Center Erik Haula, in his first game with the Canes, tied the score 3-3 at 6:55 of the third with a shot in tight at the post. Haula, acquired in the offseason from the Vegas Golden Knights, missed all but 15 games last season with a severe knee injury but scored a big goal as the Canes fought from behind.
“It feels good to get on the board right away and feels good to get a big win,” said Haula, who last scored Nov. 1, 2018 against St. Louis. “I feel as a group we played a lot better in the third and we played like the team we want to be.”
Said Brind’Amour: “I give them a lot of credit for digging in and figuring it out.”
Mrazek, who had 33 saves, stopped all 13 shots he faced in the first. But the Canadiens, buzzing in the offensive zone in the second, kept attacking and found the net as they controlled play in the second.
Lucas Wallmark had the Canes’ first goal of the season. At 17:19 of the first, the fourth-line center first tipped a Brett Pesce shot in front, then knocked in the rebound after Price got his right pad on the tip.
The Canes also scored on their first power play of the season. Martin Necas went to the front of the crease and got a piece of a Hamilton shot and it was 2-0, Canes, at 2:19 of the second.
Necas and Julien Gauthier, both former first-round draft picks, battled it out for a roster spot and Necas was the choice, in part, because of his power-play ability. The Czech winger also made the roster out of training camp last year but spent most of the season with the Charlotte Checkers of the American Hockey League after playing seven games with the Canes.
“He’s got a lot of skill. We know that,” Brind’Amour said. “He’s got a lot of talent and we’ll definitely work with him but he hopefully will help on the power play because we need it.”
The Canadiens shifted the momentum after an interference call against Pesce at 3:16 of the second. Tomas Tatar scored from the slot on the power play and Jesperi Kotkaniemi’s goal, off a rebound, tied it 2-2 as the Habs scored twice in 64 seconds.
An odd-man rush then gave the Canadiens their first lead as Jordan Weal converted off a Byron pass. Price, who finished with 40 saves, was settling in.
The Canes had chances to add to the lead before the Habs’ surge. Sebastian Aho tested Price with a shorthanded backhander in the first. Ryan Dzingel, playing his first game for the Canes, had Price beaten later in the period but had his shot go off the crossbar.
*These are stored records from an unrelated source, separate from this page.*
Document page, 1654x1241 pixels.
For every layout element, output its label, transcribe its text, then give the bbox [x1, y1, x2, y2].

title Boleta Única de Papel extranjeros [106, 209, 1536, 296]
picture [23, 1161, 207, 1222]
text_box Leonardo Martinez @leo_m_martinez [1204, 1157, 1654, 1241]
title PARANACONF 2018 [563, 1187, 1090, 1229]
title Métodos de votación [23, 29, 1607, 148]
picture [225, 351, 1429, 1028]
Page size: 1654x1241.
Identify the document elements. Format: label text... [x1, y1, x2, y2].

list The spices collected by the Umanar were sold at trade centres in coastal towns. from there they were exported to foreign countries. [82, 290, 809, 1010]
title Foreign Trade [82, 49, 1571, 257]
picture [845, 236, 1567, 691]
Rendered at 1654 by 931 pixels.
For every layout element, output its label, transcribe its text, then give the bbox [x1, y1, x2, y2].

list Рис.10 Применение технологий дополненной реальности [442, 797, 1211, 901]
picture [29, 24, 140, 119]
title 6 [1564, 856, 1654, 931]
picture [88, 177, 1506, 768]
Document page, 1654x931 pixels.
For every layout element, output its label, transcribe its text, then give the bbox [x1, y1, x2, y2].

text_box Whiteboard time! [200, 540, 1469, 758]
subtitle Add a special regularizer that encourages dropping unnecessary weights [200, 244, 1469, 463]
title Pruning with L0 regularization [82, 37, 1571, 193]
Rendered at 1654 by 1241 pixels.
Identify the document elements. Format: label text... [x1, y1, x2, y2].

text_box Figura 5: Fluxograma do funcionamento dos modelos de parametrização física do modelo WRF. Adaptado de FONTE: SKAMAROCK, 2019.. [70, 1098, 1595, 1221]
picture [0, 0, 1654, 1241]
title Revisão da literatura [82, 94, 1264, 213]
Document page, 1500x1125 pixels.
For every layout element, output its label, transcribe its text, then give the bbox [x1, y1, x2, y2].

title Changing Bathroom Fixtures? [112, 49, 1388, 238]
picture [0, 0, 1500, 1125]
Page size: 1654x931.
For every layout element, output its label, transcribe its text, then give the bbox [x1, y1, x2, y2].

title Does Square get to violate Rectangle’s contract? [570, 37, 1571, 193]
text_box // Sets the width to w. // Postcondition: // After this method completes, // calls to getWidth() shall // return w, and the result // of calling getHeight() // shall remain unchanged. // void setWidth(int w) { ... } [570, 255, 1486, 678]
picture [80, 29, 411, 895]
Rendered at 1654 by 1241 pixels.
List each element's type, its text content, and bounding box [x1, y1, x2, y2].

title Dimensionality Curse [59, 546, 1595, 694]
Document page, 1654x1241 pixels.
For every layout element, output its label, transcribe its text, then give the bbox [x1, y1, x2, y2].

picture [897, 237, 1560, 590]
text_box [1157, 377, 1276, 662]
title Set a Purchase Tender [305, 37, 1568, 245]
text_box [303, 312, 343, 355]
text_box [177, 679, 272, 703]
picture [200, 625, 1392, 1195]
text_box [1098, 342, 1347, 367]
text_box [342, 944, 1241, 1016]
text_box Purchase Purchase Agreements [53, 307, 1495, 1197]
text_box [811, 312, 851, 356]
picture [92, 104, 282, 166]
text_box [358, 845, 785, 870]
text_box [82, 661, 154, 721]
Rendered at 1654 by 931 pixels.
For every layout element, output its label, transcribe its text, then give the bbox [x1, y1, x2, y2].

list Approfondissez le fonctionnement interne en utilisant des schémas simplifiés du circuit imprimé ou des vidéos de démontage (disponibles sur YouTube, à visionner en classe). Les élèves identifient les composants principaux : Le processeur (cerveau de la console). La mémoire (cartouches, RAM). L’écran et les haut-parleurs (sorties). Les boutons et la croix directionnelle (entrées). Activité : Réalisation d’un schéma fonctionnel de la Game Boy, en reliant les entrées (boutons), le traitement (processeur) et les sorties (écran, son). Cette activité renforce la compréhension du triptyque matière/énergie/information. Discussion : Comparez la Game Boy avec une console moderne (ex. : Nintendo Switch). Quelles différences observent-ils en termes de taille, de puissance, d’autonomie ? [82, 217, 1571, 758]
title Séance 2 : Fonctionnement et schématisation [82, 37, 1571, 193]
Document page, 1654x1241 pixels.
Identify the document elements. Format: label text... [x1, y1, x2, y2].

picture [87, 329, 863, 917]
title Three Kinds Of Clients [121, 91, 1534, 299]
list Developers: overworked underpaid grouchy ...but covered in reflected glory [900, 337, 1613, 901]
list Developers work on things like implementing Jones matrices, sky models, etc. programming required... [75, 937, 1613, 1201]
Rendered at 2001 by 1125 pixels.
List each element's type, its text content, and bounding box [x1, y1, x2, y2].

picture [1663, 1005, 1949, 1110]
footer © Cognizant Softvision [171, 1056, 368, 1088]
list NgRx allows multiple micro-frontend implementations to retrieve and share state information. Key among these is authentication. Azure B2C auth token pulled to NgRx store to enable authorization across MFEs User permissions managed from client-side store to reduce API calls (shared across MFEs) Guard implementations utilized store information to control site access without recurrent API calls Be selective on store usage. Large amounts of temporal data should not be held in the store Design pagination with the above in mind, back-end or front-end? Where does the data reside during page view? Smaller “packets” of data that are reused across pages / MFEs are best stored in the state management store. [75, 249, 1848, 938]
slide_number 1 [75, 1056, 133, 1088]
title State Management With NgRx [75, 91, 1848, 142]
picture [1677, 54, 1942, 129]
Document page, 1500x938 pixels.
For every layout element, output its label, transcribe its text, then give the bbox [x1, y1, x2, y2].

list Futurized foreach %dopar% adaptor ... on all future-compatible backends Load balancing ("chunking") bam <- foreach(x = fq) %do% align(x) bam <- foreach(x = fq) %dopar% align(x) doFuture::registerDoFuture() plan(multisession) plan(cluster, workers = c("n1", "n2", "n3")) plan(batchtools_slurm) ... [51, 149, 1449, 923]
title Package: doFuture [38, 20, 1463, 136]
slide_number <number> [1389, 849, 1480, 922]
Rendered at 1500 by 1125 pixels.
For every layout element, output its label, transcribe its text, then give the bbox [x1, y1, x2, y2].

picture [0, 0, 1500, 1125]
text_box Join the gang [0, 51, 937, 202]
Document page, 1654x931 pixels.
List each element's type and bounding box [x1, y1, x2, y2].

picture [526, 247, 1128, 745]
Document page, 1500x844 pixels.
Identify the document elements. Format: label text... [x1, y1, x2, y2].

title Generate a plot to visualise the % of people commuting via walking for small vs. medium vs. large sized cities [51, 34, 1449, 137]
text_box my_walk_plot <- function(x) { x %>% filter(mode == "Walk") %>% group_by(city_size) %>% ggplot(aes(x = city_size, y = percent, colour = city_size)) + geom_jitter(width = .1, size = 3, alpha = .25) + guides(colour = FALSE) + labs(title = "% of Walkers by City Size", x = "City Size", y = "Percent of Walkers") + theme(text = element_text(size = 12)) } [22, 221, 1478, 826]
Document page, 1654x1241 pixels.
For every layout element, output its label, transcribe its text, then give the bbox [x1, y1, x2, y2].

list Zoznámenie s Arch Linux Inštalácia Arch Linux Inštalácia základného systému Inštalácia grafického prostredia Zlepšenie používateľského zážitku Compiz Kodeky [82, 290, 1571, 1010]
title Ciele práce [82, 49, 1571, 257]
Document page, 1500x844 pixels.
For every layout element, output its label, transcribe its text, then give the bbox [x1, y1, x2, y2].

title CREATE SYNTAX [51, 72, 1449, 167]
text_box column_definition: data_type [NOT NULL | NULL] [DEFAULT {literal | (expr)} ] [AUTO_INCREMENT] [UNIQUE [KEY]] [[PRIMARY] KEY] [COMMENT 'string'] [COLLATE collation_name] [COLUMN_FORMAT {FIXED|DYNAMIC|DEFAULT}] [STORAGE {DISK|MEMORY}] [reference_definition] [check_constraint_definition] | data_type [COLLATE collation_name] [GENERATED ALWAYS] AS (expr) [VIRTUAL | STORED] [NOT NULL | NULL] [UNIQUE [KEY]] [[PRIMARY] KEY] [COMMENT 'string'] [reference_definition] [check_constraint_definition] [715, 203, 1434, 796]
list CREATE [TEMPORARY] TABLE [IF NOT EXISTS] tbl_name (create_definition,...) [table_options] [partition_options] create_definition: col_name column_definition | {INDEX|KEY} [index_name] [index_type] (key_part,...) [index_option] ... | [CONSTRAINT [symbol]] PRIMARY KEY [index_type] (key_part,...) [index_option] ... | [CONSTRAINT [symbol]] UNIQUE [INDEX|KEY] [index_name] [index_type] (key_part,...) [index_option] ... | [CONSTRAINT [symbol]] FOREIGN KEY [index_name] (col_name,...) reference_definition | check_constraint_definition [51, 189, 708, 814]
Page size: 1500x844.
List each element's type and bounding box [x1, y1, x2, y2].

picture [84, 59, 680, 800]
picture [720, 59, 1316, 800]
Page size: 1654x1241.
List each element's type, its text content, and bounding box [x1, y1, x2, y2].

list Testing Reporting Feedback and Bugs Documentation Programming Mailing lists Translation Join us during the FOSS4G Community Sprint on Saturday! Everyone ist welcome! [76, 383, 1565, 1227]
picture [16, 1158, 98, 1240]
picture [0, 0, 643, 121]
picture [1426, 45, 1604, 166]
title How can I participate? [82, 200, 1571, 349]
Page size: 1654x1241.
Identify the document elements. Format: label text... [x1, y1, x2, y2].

In the second, Jordan Staal, in his first game as the Canes captain, ripped a shot off the post. Haula forced Price into a tough, lunging save in the second period.
Mrazek made one of his best saves of the night early in the third, stuffing rookie defenseman Cale Fleury -- the younger brother of the Canes’ Haydn Fleury -- on a breakaway. Call it a timely stop. Haula soon tied the score.
Brind’Amour shuffled the lines in the third, moving Teuvo Teravainen on to Aho’s line and moving Brock McGinn to Staal’s line.
“We just got to our game. That was it,” Brind’Amour said of the third. “I don’t know if it was shaking up the lines or guys between periods coming to realize how we were playing wasn’t going to work.”
The Canadiens were the hard-luck team in the East last season, squeezed out of a wild-card playoff spot in the final week as the Canes and Columbus Blue Jackets moved on to the postseason. Brind’Amour, for one, said the Habs easily could have been a playoff team, saying the Canes struggled against them in each game.